Last weekend was the first time I was ever going to stand at a microphone in public, This was poetry, something that has exploded in my life as of late. I always knew it was there but never realized what comfort I could draw from the right collection of words in just the right order, but I digress…

I had made no secret of how important this was going to be to me, I had posted it on facebook and was rewarded at the venue by the appearance of a number of my friends showering me with love and support. I didn’t expect to see my daughter, she does live in Wilmington after all, and so I didn’t give it a second thought. What changed was her post the next morning showing the frost on the mountain at her new home in Mars Hill. I was absolutely crushed when I realized she was less than a half hour away.

The sense of loss that trans people generally deal with leaves us susceptible to slights both real and imagined. I took this personally and dragged it as baggage to my therapist appointment a few days later. I spent the better part of an hour crying and trying with her help to find a way to get past this. She suggested I call my daughter and tell her how it affected me, I thought I would actually do it in a letter because I’m better with words on paper, but before I could do either she called me.

I told her how disappointed I was that she was here but didn’t show at the open mic, which would have meant so much to me. Here is where I get to the crux of the matter, she said that she couldn’t come because she was here with my ex-wife. I said they should have come together. She said, well she didn’t say anything exactly, more like stuttering and mumbling and muttering. Her incomprehensible verbiage left no doubt that my ex would rather be stabbed in the eye with a hot poker than to ever be in the same room with me again. I think this actually applies to being in the same county, in fact if it wasn’t that our daughter lives 20 miles from here she would rather not be within a hundred miles of me.

Wow…. My ex and I were together for over 30 years, we have a wonderful daughter together. I have not laid eyes on her in 2 ½ years and not spoken a word to her in a year and a half. That she can hate me with such ferocity for wanting to live really shocks me.

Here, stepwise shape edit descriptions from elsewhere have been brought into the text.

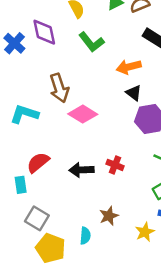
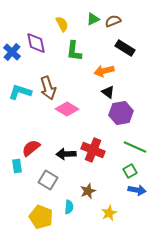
green L-shape: (91, 42) -> (74, 51), turned 45
cyan L-shape: (24, 114) -> (20, 92), moved
red cross: (115, 165) -> (93, 150), size x1.6
gray square: (37, 218) -> (48, 180), moved
yellow star: (145, 232) -> (109, 213), moved

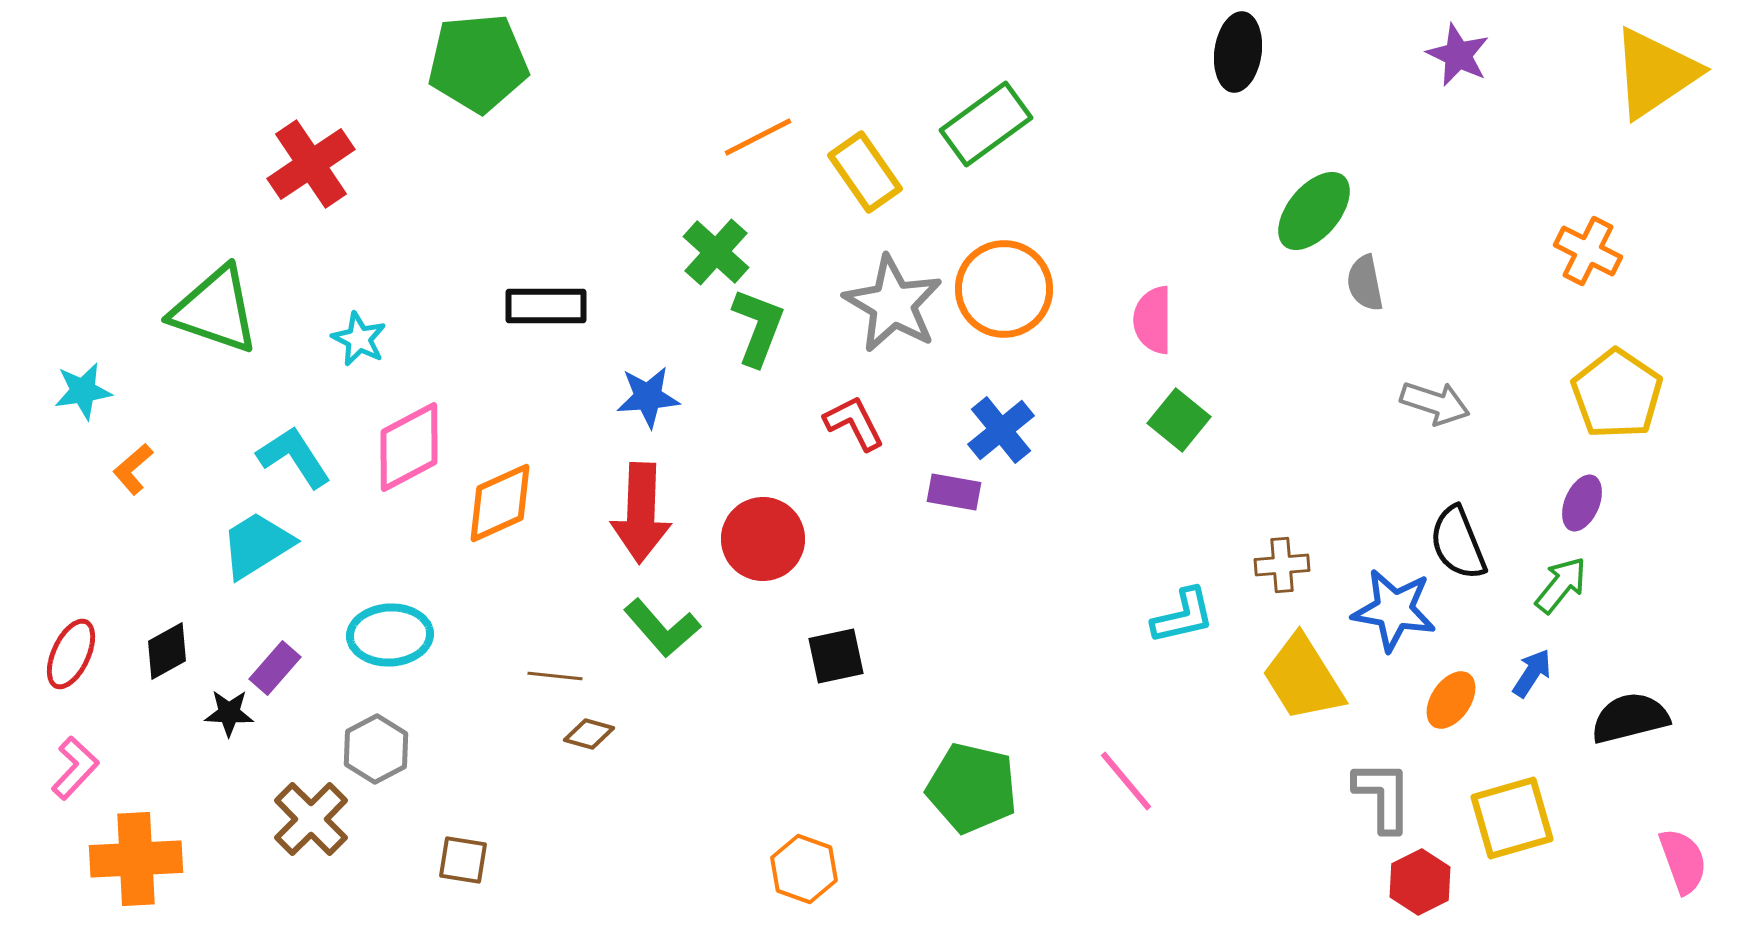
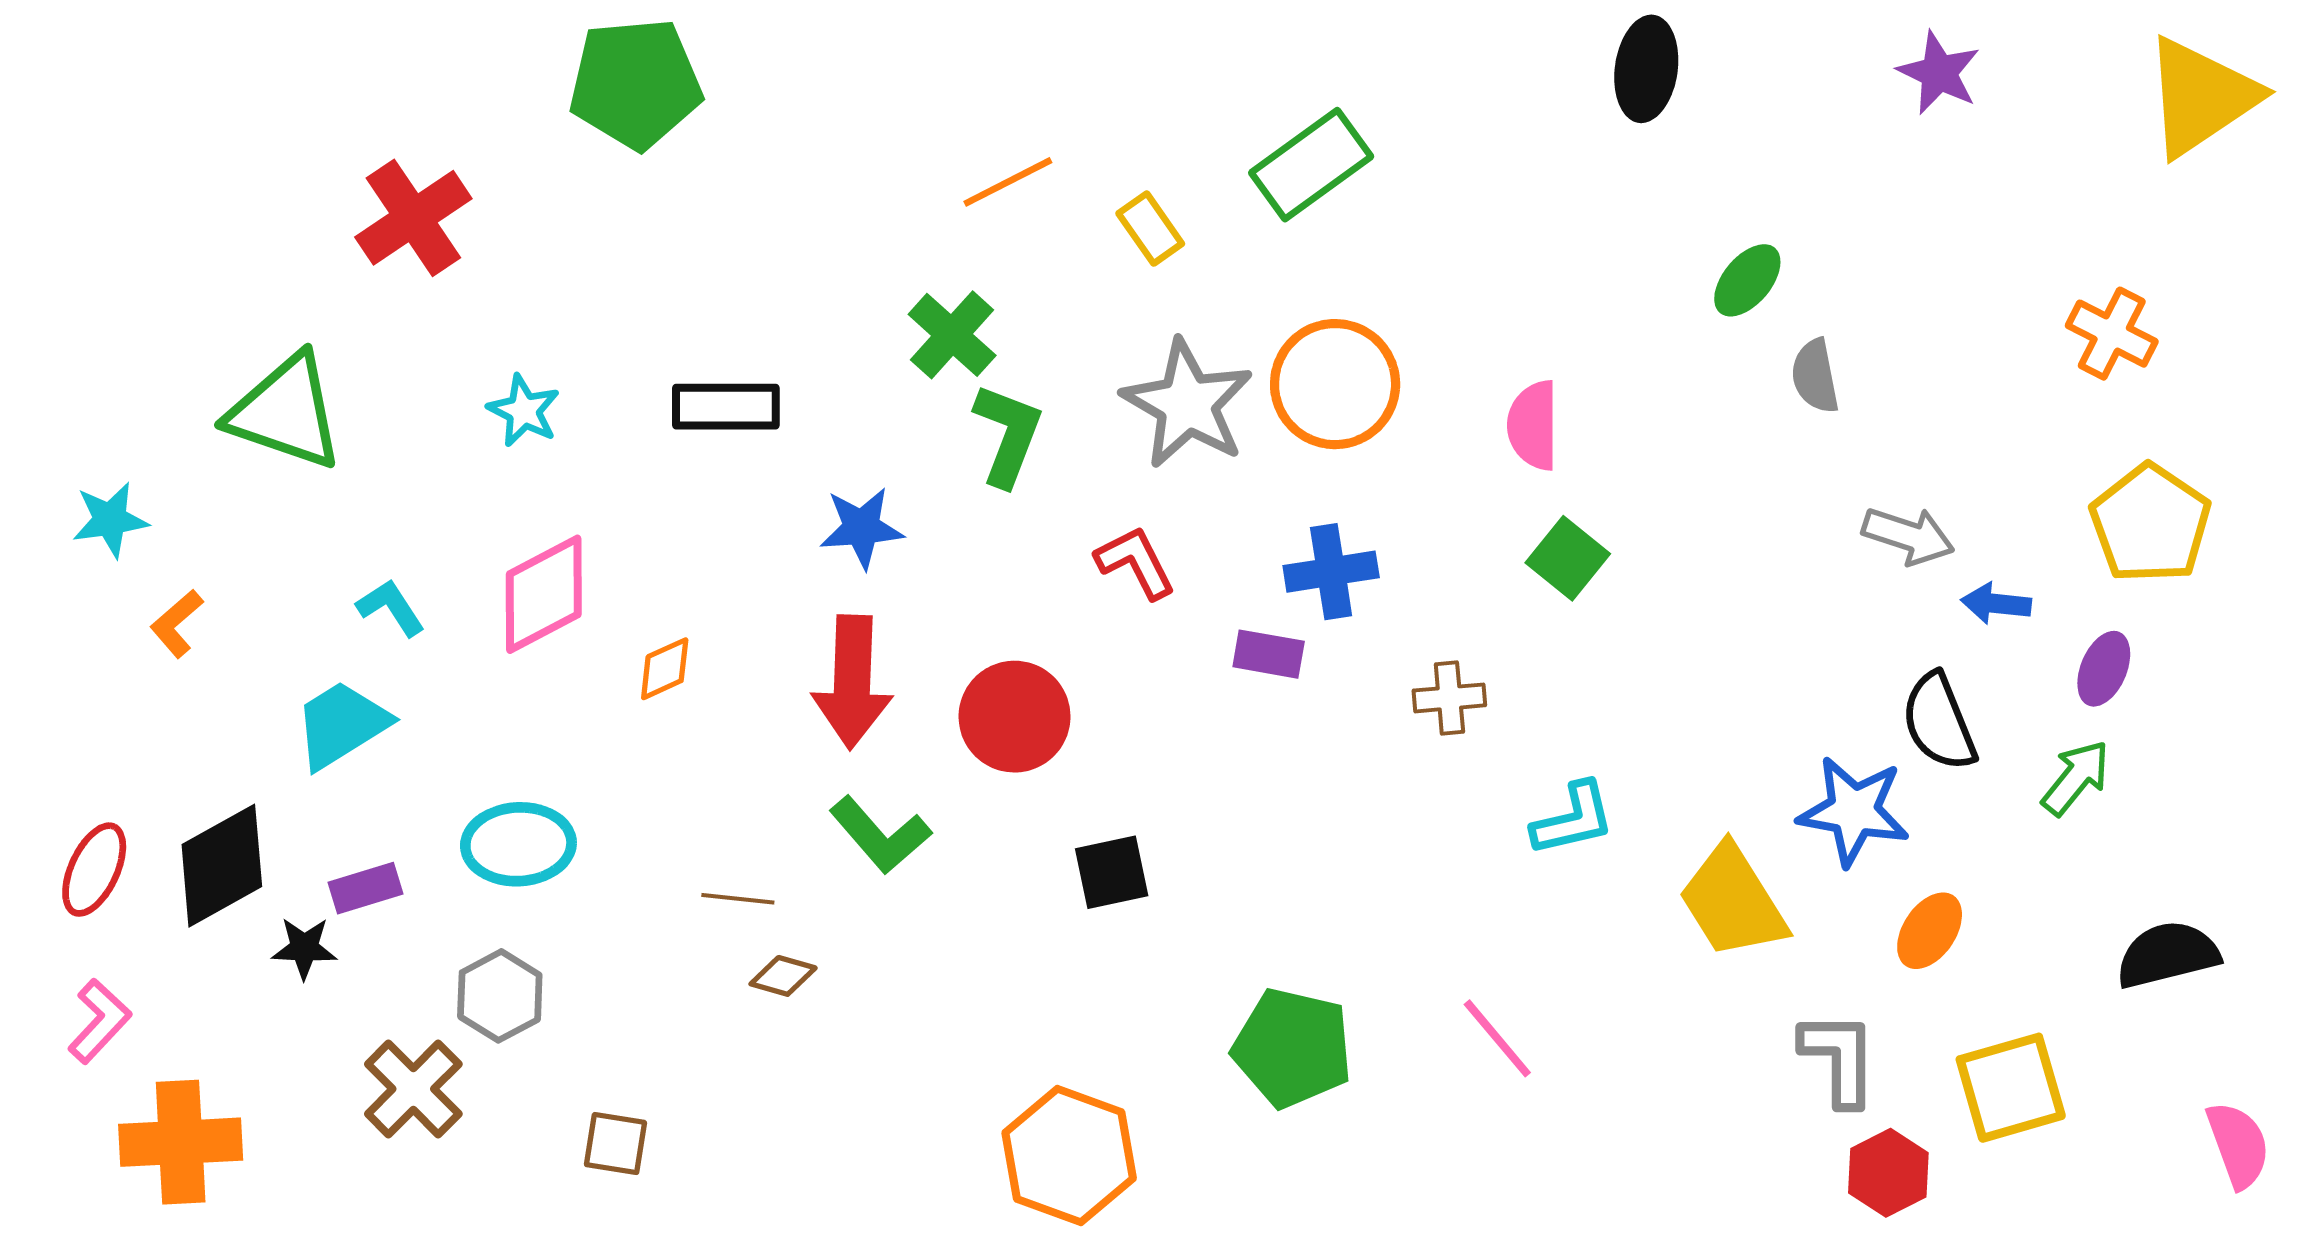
yellow rectangle: (865, 172) -> (1150, 228), size x0.7
green ellipse: (1314, 211) -> (1747, 280), size x0.7
cyan star: (359, 339) -> (524, 411), moved
blue cross: (1001, 430) -> (1331, 572), turned 30
cyan L-shape: (294, 457) -> (391, 608), size x0.7
orange diamond: (500, 503) -> (665, 669), size x0.6
brown cross: (1282, 565) -> (1449, 698), moved
black diamond: (167, 651) -> (222, 866), size x1.6
purple rectangle: (275, 668) -> (365, 888), turned 32
blue arrow: (1532, 673) -> (1996, 604), moved, turned -117
orange hexagon: (804, 869) -> (1069, 1155), size x1.5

I really do believe that she would have been so much happier if I had simply had the decency to die or kill myself.

The poem I presented at the mic last week spoke of the loss of my oldest friend and how much it hurts to lose the people that we share our history with, the people that know our stories. There is no one in my life that I have had more stories with than my ex-wife, I thought that eventually she would get over her anger.

It is becoming abundantly clear that will not be the case, I do wonder if she tells new people she meets that I died a tragic death leaving her a poor struggling widow.

Welcome to the life and loss of a transgender woman.

P.S. – I want to make it clear that I understand and appreciate the difficult tightrope that my daughter is forced to walk between my ex and myself. I’m grateful for that which she shares with me.